Your reply should be a single number, the count of lines in the records that contain "console".
▬▬▬
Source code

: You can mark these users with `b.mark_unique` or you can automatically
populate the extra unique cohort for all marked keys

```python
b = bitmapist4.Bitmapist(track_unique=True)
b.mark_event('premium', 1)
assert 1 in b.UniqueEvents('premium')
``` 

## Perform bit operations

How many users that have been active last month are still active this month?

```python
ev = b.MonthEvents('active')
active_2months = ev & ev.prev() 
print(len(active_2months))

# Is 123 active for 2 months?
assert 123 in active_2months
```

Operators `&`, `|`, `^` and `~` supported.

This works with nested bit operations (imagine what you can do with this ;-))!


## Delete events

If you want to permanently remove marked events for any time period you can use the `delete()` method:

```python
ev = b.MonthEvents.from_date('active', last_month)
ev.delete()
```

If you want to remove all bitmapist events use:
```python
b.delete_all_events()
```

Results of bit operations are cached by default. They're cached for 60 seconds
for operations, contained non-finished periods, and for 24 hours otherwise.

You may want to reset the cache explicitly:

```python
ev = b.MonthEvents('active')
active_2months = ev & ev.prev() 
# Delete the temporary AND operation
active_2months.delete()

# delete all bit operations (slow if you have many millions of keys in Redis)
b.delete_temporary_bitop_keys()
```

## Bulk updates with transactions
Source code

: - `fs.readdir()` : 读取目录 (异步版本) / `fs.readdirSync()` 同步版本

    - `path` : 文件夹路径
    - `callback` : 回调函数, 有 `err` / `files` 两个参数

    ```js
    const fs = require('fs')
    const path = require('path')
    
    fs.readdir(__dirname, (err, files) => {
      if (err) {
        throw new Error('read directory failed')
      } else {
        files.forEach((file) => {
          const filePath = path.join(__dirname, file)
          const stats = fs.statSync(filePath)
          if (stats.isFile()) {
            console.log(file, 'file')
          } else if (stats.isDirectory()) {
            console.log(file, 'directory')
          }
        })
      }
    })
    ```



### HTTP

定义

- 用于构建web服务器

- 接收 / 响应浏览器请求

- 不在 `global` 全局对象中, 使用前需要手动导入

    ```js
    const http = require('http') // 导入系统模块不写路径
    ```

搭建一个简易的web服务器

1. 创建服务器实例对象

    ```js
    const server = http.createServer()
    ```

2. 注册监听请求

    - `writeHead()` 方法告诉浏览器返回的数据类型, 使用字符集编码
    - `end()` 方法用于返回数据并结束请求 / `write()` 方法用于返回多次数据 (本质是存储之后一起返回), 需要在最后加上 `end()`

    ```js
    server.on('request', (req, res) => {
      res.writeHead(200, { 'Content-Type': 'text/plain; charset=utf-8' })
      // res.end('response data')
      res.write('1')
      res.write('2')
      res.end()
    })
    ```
▬▬▬
## Output below
2